* **ACTION ITEM**
When a line in the data below includes "QRItem", count it; then give only the total.

Stored data entries
^^^^^^^^

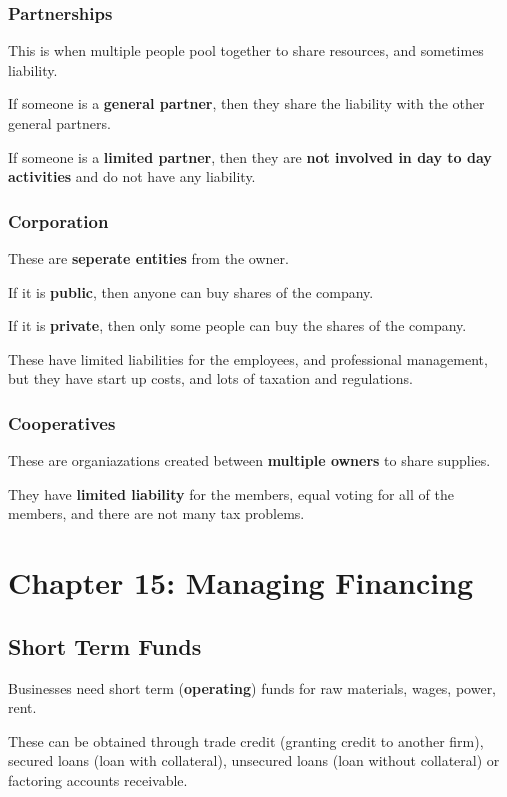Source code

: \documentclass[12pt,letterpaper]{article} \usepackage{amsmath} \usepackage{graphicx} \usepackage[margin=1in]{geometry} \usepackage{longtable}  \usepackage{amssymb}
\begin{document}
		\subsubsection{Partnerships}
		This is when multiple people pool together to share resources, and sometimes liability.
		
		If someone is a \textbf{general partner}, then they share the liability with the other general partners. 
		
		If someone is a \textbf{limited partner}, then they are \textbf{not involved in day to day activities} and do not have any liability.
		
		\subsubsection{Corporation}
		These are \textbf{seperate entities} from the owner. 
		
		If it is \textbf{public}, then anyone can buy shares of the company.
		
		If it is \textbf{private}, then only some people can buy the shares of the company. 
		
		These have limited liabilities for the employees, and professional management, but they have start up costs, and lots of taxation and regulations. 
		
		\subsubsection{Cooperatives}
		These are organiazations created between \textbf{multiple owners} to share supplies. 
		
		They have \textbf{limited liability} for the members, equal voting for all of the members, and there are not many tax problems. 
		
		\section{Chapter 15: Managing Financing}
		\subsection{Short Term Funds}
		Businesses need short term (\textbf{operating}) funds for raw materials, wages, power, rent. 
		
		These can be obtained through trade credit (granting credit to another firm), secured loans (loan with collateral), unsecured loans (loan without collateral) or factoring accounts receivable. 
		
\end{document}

^^^^^^^^

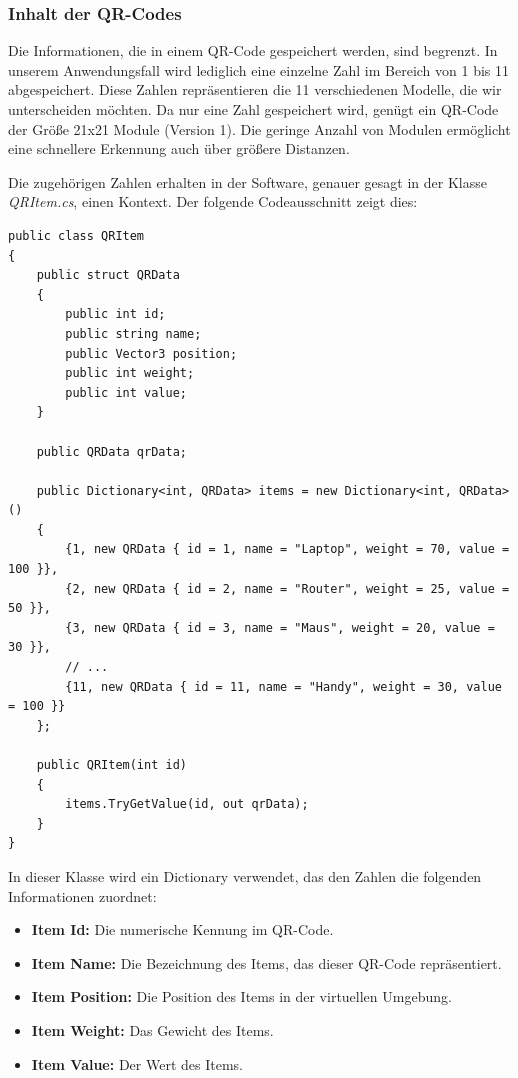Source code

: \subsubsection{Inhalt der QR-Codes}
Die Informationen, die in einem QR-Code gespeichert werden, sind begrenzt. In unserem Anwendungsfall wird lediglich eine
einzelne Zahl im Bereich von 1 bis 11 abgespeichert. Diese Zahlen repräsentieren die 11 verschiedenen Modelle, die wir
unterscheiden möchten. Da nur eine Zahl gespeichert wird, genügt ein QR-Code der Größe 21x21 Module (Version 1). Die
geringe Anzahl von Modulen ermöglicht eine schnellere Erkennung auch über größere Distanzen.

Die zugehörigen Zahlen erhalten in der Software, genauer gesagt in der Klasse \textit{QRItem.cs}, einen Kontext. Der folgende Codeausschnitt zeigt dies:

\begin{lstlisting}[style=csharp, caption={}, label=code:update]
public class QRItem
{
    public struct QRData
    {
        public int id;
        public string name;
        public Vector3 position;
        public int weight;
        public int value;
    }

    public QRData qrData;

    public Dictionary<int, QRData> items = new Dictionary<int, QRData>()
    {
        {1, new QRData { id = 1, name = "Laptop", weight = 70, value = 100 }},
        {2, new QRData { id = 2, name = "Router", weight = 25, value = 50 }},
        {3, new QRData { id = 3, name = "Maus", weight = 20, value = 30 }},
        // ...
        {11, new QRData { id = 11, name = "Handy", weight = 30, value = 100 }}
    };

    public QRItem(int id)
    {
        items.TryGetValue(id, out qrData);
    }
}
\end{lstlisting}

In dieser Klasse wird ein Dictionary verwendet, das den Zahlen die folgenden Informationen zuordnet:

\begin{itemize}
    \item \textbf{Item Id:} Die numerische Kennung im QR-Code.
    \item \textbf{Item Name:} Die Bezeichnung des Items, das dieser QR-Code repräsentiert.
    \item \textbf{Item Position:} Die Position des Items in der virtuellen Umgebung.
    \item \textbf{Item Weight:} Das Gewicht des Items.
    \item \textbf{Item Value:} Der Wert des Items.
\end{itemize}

^^^^^^^^

* **WRITTEN ANSWER**
3